Task to carry out: If pictures appear among the lines below, leave them out while you return exactly the lines from the one with "pequenos circuitos para ayudarte." through the one with "está figura de".

Stored data entries:
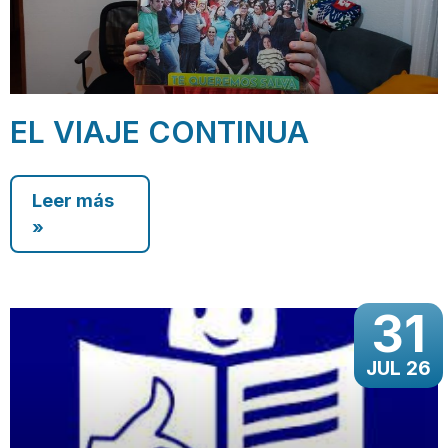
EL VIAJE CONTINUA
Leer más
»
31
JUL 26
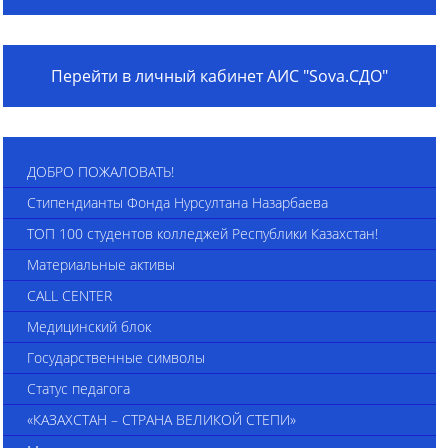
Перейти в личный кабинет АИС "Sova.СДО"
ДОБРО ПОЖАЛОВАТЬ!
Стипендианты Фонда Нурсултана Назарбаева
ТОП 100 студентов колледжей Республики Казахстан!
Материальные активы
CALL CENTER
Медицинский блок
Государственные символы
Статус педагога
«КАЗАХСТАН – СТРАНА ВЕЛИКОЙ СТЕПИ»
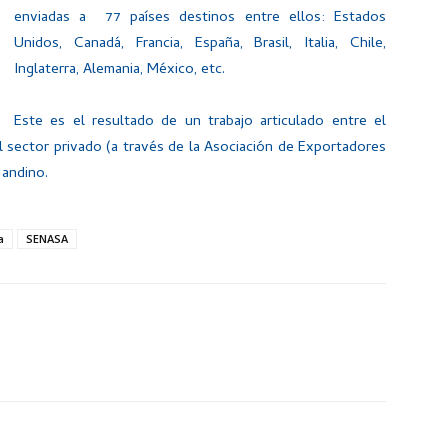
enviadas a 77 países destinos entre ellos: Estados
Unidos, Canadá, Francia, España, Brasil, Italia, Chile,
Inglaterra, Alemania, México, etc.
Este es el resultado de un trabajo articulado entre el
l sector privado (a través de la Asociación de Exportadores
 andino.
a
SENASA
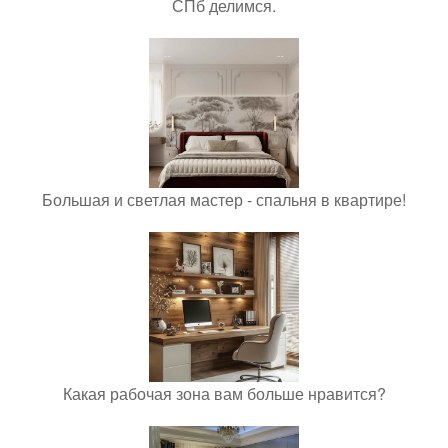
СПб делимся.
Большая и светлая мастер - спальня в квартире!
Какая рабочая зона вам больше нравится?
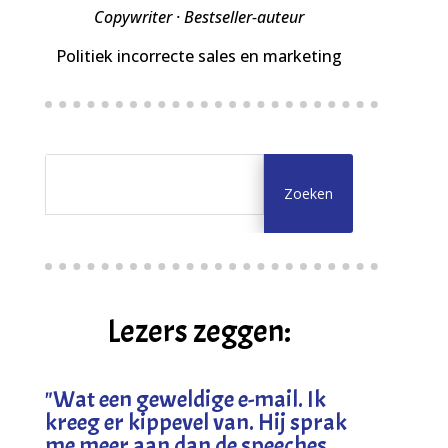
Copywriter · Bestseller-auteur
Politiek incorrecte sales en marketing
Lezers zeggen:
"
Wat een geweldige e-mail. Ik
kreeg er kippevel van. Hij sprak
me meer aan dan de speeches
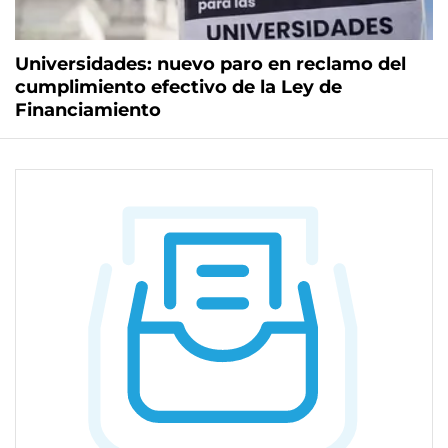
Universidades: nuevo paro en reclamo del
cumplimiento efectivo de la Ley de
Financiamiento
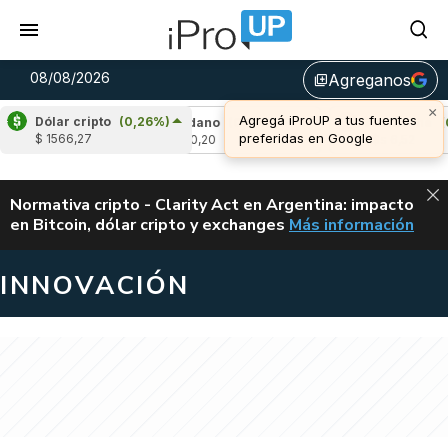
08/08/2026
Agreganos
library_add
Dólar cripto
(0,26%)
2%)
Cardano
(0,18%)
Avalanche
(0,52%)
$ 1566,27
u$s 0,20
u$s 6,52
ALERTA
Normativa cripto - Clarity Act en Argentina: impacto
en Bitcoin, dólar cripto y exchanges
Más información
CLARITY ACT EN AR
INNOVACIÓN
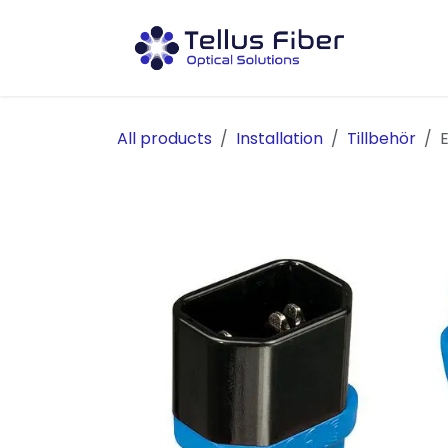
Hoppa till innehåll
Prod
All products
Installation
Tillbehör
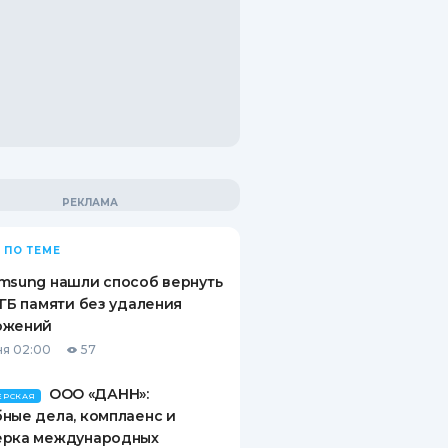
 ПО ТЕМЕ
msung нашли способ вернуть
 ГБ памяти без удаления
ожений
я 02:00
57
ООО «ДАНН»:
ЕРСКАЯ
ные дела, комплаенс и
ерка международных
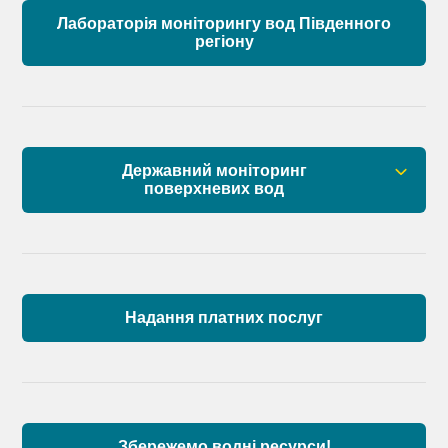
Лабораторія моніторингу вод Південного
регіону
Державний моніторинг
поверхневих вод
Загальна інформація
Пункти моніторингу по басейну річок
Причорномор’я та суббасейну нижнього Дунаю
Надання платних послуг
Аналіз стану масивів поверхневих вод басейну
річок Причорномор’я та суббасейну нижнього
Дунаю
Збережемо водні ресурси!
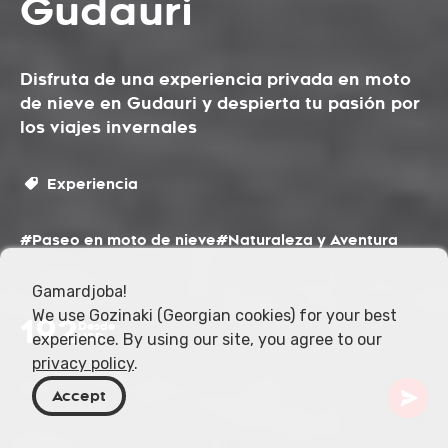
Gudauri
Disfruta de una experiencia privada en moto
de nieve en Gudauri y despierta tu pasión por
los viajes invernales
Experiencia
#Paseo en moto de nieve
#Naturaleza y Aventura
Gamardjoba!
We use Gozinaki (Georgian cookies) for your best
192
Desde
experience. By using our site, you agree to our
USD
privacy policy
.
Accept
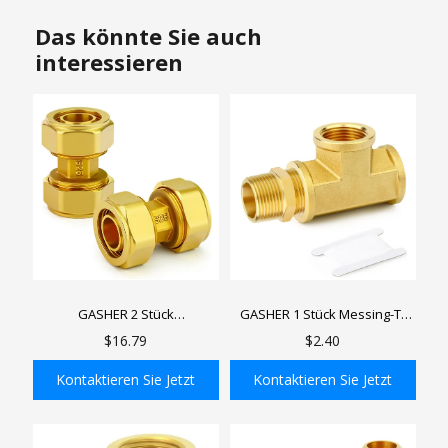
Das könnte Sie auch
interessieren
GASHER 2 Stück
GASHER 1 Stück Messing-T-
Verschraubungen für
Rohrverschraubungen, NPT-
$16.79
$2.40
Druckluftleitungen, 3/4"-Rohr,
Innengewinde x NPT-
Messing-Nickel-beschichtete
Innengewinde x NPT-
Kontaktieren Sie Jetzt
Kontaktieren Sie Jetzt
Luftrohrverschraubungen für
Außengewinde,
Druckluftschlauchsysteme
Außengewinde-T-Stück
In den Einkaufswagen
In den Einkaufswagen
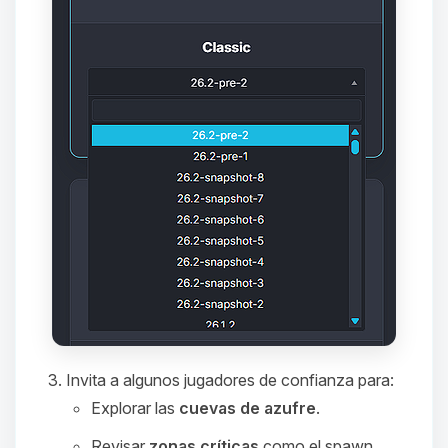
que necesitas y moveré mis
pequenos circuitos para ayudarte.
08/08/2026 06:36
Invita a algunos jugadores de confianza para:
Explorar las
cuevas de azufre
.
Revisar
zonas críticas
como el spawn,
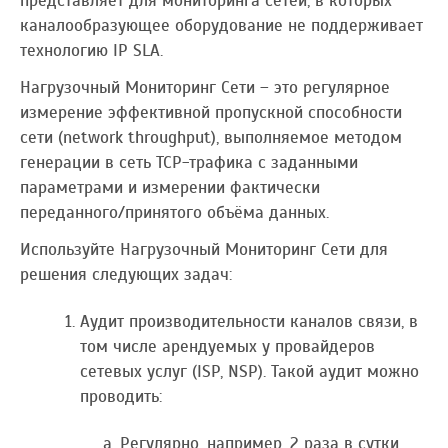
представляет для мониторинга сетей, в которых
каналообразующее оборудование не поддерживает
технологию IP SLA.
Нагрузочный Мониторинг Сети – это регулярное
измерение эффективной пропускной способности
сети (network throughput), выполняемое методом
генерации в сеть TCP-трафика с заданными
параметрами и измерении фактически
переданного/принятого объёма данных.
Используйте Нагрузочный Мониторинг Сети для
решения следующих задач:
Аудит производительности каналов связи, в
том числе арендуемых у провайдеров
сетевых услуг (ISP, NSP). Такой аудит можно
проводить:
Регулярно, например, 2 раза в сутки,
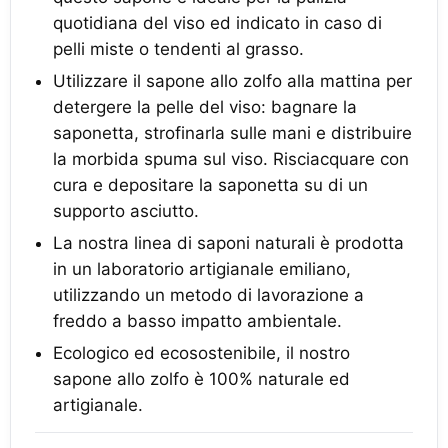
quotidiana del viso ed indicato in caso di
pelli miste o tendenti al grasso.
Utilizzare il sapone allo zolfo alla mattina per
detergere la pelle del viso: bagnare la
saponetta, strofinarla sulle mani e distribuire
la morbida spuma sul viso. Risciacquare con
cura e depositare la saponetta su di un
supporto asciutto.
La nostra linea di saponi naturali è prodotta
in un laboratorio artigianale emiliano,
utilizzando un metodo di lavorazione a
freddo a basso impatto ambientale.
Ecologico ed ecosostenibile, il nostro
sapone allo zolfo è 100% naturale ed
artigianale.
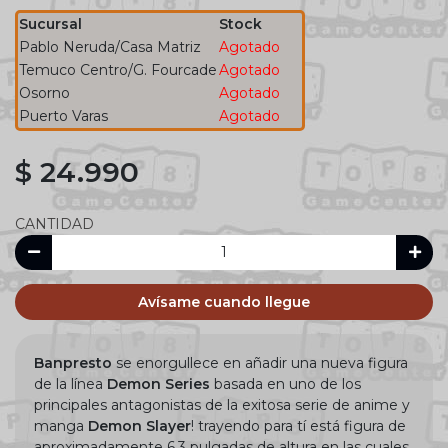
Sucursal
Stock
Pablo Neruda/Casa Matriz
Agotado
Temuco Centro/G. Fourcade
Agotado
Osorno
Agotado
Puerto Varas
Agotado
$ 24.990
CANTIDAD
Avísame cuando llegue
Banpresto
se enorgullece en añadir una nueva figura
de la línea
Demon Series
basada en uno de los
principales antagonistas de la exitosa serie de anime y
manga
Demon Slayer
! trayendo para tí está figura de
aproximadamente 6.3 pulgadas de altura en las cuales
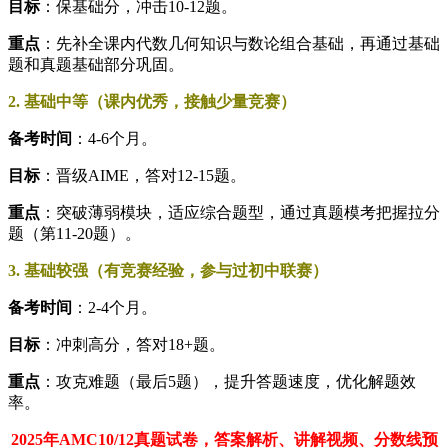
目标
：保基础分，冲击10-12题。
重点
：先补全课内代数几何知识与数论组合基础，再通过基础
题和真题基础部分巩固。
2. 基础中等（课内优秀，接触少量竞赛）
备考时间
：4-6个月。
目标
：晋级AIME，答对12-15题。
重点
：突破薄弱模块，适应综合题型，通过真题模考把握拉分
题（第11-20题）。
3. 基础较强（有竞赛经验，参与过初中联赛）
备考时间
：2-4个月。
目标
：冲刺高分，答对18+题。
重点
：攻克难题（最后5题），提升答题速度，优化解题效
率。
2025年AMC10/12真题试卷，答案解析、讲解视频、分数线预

Answer below:
pequenos circuitos para ayudarte.
08/08/2026 06:36
Invita a algunos jugadores de confianza para:
Explorar las
cuevas de azufre
.
Revisar
zonas críticas
como el spawn,
представляет для мониторинга сетей, в которых
каналообразующее оборудование не поддерживает
технологию IP SLA.
Нагрузочный Мониторинг Сети – это регулярное
измерение эффективной пропускной способности
сети (network throughput), выполняемое методом
генерации в сеть TCP-трафика с заданными
параметрами и измерении фактически
переданного/принятого объёма данных.
Используйте Нагрузочный Мониторинг Сети для
решения следующих задач:
Аудит производительности каналов связи, в
том числе арендуемых у провайдеров
сетевых услуг (ISP, NSP). Такой аудит можно
проводить:
Регулярно, например, 2 раза в сутки,
quotidiana del viso ed indicato in caso di
pelli miste o tendenti al grasso.
Utilizzare il sapone allo zolfo alla mattina per
detergere la pelle del viso: bagnare la
saponetta, strofinarla sulle mani e distribuire
la morbida spuma sul viso. Risciacquare con
cura e depositare la saponetta su di un
supporto asciutto.
La nostra linea di saponi naturali è prodotta
in un laboratorio artigianale emiliano,
utilizzando un metodo di lavorazione a
freddo a basso impatto ambientale.
Ecologico ed ecosostenibile, il nostro
sapone allo zolfo è 100% naturale ed
artigianale.
Sucursal
Stock
Pablo Neruda/Casa Matriz
Agotado
Temuco Centro/G. Fourcade
Agotado
Osorno
Agotado
Puerto Varas
Agotado
$ 24.990
CANTIDAD
Avísame cuando llegue
Banpresto
se enorgullece en añadir una nueva figura
de la línea
Demon Series
basada en uno de los
principales antagonistas de la exitosa serie de anime y
manga
Demon Slayer
! trayendo para tí está figura de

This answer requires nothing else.